ADDIO A BERLINGUER SE SI SCEGLIE CRAXI

 

   Si chiedono in molti: c’è compatibilità nell’appellarsi, insieme, a Enrico Berlinguer e a Bettino Craxi, come fanno Piero Fassino e altri democratici di sinistra?

   Quando Berlinguer divenne capo del Pci, la crisi del comunismo sovietico era già in piena. Nessuna evoluzione democratica e nessuna capacità di sviluppo economico erano ormai possibili in quella società. Berlinguer sapeva che la stagione togliattiana aveva promesso in Italia un comunismo “diverso”. Ma bisognava convivere con un sinistrismo assuefatto alla droga del mito sovietico e ora c’era pure di peggio… Opportunisticamente Berlinguer si adattò agli equivoci, continuò ad accettare i soldi sovietici e, come ideologia, adottò, in mancanza di meglio, la diversità morale dei comunisti, che non intascavano privatamente il denaro raccolto (sporco o nemico che fosse, ciò non faceva parte dell’“etica”).
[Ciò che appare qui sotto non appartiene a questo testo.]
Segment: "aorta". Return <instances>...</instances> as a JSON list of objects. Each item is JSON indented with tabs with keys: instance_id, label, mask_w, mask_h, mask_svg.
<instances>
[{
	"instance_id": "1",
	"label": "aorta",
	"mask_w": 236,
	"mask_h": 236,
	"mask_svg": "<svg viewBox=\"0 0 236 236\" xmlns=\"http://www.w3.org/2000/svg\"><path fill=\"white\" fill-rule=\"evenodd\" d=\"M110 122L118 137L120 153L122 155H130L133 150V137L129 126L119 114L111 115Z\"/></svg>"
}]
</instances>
   E Craxi? Craxi non tergiversò sulle scelte politiche e ideologiche. Si dichiarò apertamente per la scelta socialdemocratica e occidentale. Era un’opera di chiarificazione immensa, per un Paese che aveva una sinistra schizofrenica, che agiva come Kaustsky e pensava come Lenin. Craxi aveva chiarezza e risolutezza, ma un partito piccolo e poverissimo, privo di finanziamenti internazionali. Ritenne per ovviare a questo, di poter imitare l’esempio tangentista democristiano. Nel farlo si sporcò le mani, anzi si imbrattò tutto il corpo. E ne fu travolto.

   Politicamente e ideologicamente, però, aveva ragione lui. Come dar torto a chi oggi riconosce questo, a sinistra?